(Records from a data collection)
*-*-*
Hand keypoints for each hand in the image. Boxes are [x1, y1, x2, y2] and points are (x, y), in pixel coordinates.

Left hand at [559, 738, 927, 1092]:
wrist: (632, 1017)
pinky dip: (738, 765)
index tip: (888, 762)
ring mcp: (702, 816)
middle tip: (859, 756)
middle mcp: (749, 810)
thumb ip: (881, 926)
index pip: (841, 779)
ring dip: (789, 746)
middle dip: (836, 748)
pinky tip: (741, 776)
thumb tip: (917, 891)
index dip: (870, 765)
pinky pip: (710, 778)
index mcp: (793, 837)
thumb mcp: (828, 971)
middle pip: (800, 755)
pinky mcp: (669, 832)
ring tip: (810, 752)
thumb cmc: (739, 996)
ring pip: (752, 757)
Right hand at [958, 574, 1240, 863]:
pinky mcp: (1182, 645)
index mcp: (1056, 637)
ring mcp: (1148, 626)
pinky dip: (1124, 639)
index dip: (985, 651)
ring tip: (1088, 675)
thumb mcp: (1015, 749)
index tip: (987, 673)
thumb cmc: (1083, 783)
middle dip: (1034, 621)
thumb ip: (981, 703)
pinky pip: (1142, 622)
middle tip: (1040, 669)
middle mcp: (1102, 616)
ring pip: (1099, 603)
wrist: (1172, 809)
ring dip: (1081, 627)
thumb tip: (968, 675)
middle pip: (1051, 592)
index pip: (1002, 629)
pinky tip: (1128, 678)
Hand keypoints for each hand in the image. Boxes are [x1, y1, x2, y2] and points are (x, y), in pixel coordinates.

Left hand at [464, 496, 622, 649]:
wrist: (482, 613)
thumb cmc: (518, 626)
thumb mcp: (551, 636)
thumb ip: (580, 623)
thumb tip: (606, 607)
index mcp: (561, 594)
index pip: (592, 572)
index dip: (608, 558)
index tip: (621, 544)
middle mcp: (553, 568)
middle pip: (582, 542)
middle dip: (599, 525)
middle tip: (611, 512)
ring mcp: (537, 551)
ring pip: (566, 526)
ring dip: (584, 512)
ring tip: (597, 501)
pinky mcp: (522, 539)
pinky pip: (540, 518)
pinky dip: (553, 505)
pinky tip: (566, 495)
*-*-*
▶ _WORK REQUEST_
Locate the lines above that contain "index" and copy them.

▶ _ANSWER BOX_
index tip: (888, 762)
index pip: (841, 779)
index dip: (870, 765)
index mcp: (793, 837)
index mcp: (1056, 637)
index dip: (985, 651)
index tip: (987, 673)
index pip: (1002, 629)
index mcp: (561, 594)
index pip: (592, 572)
index dip: (608, 558)
index tip: (621, 544)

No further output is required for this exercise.